### Task details
Print the lines in the listing below that fall between the line with "Our data show" and the line with "For the dominant", those two lines included, exactly as they stand and with nothing else.

· · · · · · ·

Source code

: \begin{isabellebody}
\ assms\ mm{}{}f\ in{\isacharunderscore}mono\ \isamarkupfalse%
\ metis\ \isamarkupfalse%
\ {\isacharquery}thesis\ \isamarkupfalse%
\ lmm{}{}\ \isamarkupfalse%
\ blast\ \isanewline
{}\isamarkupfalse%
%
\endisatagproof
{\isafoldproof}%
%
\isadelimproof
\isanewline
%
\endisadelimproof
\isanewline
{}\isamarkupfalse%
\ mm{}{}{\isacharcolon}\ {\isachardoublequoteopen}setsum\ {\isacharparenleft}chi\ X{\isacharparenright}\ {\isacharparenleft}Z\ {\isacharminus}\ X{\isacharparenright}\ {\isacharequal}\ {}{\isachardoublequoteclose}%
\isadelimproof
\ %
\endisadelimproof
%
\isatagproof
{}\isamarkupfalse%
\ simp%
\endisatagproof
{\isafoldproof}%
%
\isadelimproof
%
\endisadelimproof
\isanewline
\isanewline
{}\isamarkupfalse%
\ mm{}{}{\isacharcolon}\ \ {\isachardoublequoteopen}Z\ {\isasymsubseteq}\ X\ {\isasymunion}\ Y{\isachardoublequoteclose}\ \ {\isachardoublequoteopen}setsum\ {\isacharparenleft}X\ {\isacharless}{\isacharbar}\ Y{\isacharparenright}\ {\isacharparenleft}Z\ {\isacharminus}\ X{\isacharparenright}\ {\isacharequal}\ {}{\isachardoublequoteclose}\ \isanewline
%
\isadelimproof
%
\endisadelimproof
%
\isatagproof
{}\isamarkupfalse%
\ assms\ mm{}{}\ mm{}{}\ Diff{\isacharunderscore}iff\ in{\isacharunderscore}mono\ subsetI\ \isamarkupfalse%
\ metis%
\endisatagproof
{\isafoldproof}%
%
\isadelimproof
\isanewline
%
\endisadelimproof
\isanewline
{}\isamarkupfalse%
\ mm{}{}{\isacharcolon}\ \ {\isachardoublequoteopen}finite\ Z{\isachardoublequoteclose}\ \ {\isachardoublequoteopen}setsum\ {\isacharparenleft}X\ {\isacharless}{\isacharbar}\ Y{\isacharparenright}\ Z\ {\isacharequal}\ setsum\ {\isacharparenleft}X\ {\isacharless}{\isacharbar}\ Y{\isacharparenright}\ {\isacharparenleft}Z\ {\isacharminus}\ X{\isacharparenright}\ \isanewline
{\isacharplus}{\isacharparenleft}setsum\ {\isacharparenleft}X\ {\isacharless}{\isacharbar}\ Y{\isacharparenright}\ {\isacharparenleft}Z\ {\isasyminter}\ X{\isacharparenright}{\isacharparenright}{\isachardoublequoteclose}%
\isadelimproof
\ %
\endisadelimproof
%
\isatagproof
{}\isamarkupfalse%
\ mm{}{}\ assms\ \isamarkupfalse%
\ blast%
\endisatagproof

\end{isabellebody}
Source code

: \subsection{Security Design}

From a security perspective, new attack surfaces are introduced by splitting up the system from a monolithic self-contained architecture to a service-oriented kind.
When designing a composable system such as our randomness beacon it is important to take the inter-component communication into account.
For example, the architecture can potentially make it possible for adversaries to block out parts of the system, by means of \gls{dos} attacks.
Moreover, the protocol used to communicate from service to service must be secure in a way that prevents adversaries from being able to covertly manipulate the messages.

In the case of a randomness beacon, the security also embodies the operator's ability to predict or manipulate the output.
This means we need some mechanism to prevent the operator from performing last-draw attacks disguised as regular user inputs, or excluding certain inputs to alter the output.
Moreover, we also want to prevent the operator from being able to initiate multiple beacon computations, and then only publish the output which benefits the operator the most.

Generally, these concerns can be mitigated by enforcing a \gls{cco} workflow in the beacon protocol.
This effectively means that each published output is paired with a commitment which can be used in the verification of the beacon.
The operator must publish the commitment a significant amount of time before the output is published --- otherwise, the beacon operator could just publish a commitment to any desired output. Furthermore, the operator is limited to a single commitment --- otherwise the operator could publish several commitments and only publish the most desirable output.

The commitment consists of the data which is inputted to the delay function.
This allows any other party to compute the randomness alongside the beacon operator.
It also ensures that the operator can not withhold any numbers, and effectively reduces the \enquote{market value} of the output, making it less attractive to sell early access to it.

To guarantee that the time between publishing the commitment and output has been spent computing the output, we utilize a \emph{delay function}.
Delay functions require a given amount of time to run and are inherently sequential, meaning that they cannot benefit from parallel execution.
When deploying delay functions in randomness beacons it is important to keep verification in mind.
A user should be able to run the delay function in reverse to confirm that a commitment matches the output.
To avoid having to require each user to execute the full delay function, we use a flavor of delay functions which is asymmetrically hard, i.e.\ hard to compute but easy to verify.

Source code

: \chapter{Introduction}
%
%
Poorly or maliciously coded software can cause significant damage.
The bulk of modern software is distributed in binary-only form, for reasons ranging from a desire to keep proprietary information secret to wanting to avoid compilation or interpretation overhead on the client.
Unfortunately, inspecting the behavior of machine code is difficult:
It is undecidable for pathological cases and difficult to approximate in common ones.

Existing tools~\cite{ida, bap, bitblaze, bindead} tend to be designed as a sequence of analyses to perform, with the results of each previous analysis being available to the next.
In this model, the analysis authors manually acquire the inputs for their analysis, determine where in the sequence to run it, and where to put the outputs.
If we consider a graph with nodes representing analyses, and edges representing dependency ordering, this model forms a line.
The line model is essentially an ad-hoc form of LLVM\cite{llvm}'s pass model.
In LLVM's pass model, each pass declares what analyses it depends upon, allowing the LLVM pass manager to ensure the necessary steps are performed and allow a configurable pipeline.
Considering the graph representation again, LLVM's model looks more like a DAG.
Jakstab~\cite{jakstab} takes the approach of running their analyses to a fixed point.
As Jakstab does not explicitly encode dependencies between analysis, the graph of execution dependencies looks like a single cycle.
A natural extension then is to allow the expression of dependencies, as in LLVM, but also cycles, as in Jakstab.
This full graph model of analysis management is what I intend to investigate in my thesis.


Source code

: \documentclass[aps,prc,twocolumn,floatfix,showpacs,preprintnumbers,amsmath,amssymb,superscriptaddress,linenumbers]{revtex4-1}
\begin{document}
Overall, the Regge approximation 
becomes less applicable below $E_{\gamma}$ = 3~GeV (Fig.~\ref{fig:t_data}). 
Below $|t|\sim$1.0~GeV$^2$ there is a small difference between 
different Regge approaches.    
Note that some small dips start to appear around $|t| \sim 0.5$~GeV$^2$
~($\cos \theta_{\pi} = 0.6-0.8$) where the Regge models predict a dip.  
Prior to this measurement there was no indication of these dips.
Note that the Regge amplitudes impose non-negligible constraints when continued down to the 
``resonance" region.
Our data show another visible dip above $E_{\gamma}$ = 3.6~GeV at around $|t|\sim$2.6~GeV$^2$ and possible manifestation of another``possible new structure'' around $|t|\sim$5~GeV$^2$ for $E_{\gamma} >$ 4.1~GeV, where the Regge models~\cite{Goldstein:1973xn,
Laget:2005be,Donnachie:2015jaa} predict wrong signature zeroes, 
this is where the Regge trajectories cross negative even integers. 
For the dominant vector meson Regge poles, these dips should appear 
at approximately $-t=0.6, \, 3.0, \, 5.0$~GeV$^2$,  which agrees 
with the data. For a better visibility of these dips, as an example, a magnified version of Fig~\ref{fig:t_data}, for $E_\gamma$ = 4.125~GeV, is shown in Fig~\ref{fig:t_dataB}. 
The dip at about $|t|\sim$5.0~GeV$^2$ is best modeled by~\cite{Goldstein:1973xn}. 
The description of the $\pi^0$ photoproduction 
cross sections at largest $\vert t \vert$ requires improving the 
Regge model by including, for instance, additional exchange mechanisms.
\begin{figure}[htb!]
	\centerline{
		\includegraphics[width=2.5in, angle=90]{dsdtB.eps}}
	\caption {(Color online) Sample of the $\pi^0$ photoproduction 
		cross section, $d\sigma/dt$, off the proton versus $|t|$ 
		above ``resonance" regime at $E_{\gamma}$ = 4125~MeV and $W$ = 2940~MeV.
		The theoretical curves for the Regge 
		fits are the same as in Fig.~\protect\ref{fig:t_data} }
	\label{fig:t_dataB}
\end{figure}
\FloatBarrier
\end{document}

· · · · · · ·

### Answer to this task
Our data show another visible dip above $E_{\gamma}$ = 3.6~GeV at around $|t|\sim$2.6~GeV$^2$ and possible manifestation of another``possible new structure'' around $|t|\sim$5~GeV$^2$ for $E_{\gamma} >$ 4.1~GeV, where the Regge models~\cite{Goldstein:1973xn,
Laget:2005be,Donnachie:2015jaa} predict wrong signature zeroes, 
this is where the Regge trajectories cross negative even integers. 
For the dominant vector meson Regge poles, these dips should appear 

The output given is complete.